鼻について


鼻の構造とはたらきについて
 鼻は外鼻、鼻腔、副鼻腔の3つの部分より成り立っています。
 外鼻とは顔の正面に高くなっている部分で日常用いられる「はな」はここを指します。
 鼻腔とは鼻の穴(外鼻孔)から、のど(咽頭)に至るまでの空間部分で、空気の通り道です。鼻中隔により左右に隔てられていますが、後方は後鼻孔と言い、ここで左右が一緒になりのどに連絡しています。鼻腔の内部は外側の壁に3つの厚い肉ひだ(上・中・下鼻甲介)があり、ひさしのように内側にはり出していて、入り組んだ形のトンネルとなって、鼻内での空気の流れを作っています。またこれは鼻の粘膜の表面積を広くするための仕組みとなっています。

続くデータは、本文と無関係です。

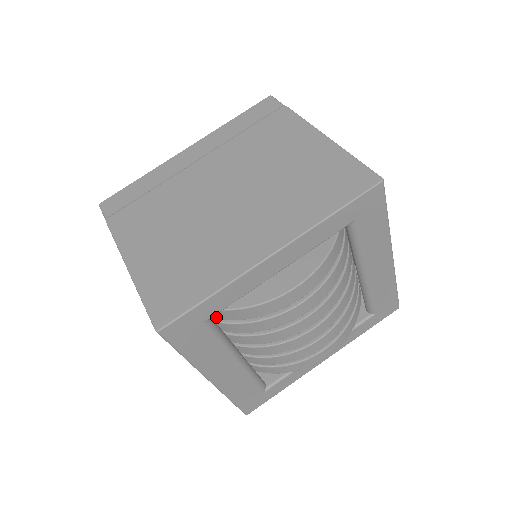
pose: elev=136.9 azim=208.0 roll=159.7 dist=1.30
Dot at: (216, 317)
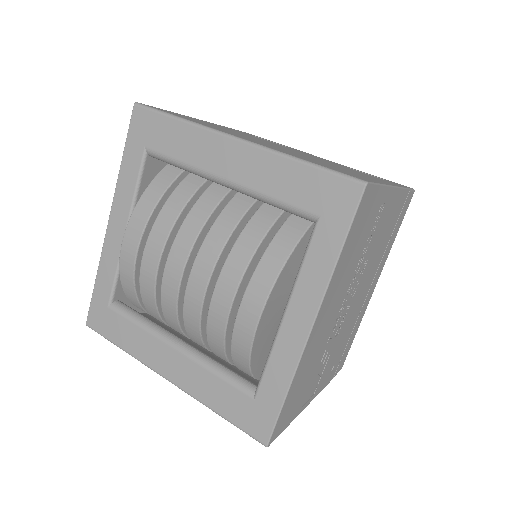
Dot at: (139, 306)
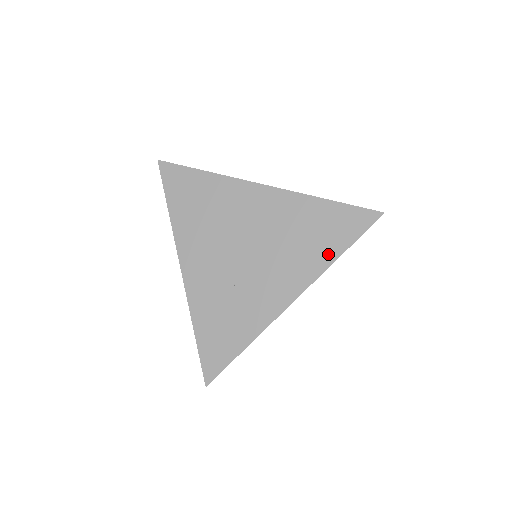
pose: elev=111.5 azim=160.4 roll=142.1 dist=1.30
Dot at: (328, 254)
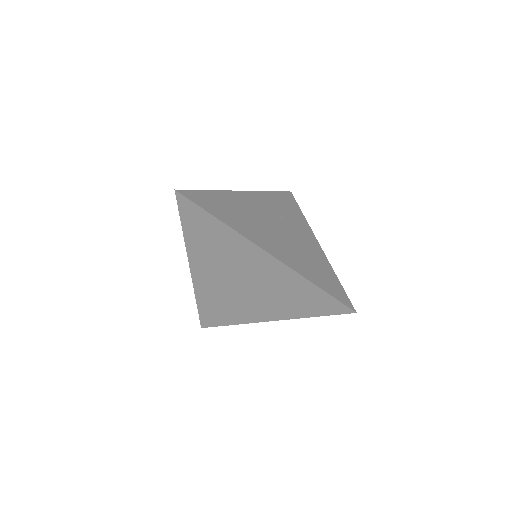
Dot at: (304, 312)
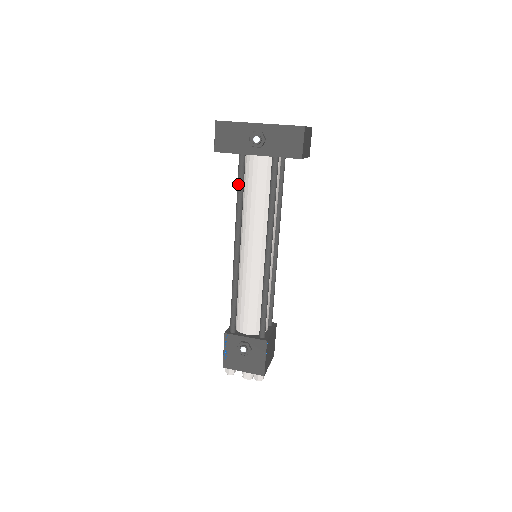
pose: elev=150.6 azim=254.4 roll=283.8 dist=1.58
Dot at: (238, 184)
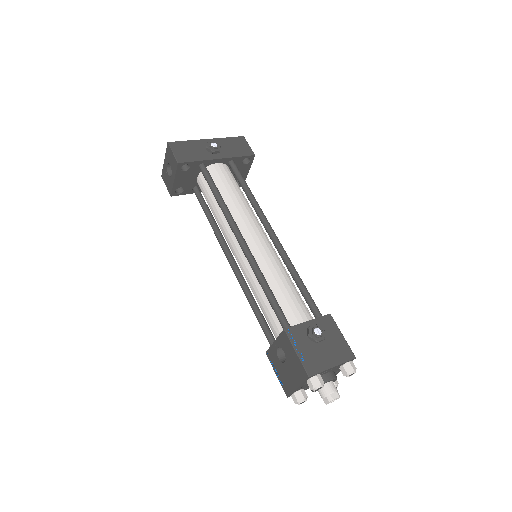
Dot at: (212, 185)
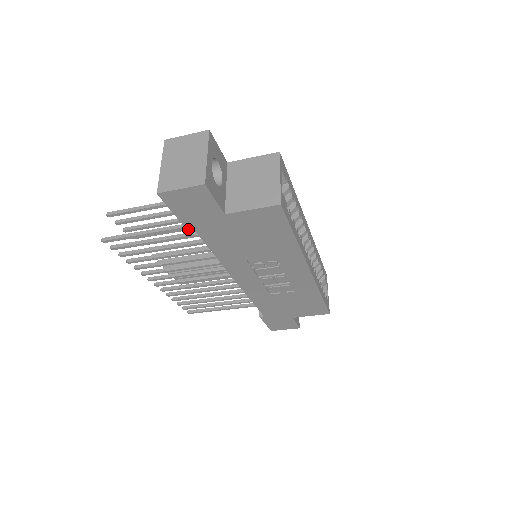
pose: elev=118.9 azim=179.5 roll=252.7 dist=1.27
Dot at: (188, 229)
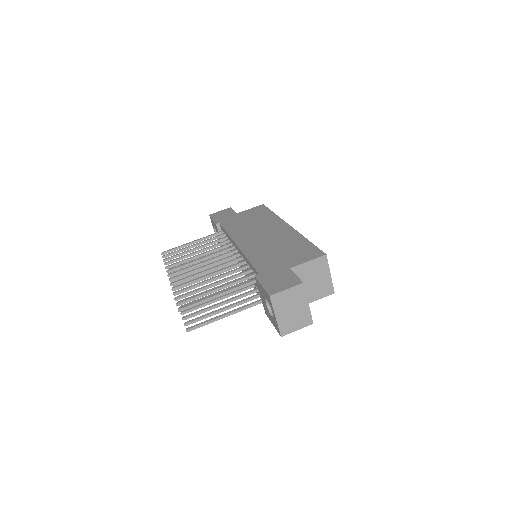
Dot at: occluded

 副鼻腔とは鼻腔の周囲にある顔面の骨の内部が空気のたまり場として発達してきた粘膜におおわれた空洞をいいます。部位により上顎洞、篩骨洞、前頭洞、蝶形骨洞に区分され、それぞれが自然口という小さな孔によって鼻腔とつながり、空気が出入りしています。
 その他、鼻腔は耳管により耳と、鼻涙管により目とも交通しています。
 鼻のはたらきは3つあります。
 第一に、鼻は呼吸器の玄関として働いています。鼻は肺に入る空気に適当な温度、湿度をあたえ、空気中のゴミや細菌を取り除いて、のど、気管、肺を保護しています。言い換えると鼻はエアーコンデショナーの役割を果たしているといえます。

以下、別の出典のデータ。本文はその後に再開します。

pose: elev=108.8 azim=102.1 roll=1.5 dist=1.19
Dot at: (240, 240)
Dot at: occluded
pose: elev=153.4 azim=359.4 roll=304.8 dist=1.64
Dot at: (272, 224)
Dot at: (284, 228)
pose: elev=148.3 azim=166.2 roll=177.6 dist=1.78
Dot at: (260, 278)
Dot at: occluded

 第二に、鼻はにおいを感じる働きがあります。空気中のにおいの微粒子が鼻腔天井の粘膜(嗅上皮)の中にある嗅細胞を刺激します。そこで発生した信号は嗅神経を通して大脳の嗅覚中枢へ伝えられてにおいを感じます。
 第三に、鼻は自分の声を共鳴させて構音や音色をよくする働きをしています。副鼻腔は共鳴器としての役割をもっています。

アレルギー性鼻炎(花粉症)について
 人の鼻では、侵入してきた特定の物質(抗原)を自分以外の物質(異物)と判断すると、それを無害化しようとする反応(抗原抗体反応)がおこります。その結果、くしゃみ、鼻水、鼻づまりなどの症状が出てくる病気をアレルギー性鼻炎と言います。花粉症は草花の花粉が原因となるアレルギー性鼻炎のことです。

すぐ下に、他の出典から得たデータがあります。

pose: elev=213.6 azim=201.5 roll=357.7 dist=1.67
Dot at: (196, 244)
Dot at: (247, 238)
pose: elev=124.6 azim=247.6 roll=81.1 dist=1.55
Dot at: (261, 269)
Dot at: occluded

 アレルギー性鼻炎は決まった季節だけに鼻の症状が起きる季節性アレルギー性鼻炎と、ダニや家のほこり(ハウスダスト)が原因で一年を通じて起きる通年性アレルギー性鼻炎に分けられます。花粉症は季節性アレルギー性鼻炎の代表的な病気です。ただし、花粉症では鼻炎の他にも、結膜炎や咽頭炎など鼻以外のアレルギー性炎症も起こります。花粉症は国内だけでも約60種類あります。そのうち、春におきるスギ・ヒノキ花粉症がわが国では最も多く見られます。初夏にはカモガヤなどのイネ科の草花、秋にはブタクサ・ヨモギなどキク科の草花による花粉症も見られます。北海道で見られるシラカバ花粉症のように、地域特有の花粉症もあります。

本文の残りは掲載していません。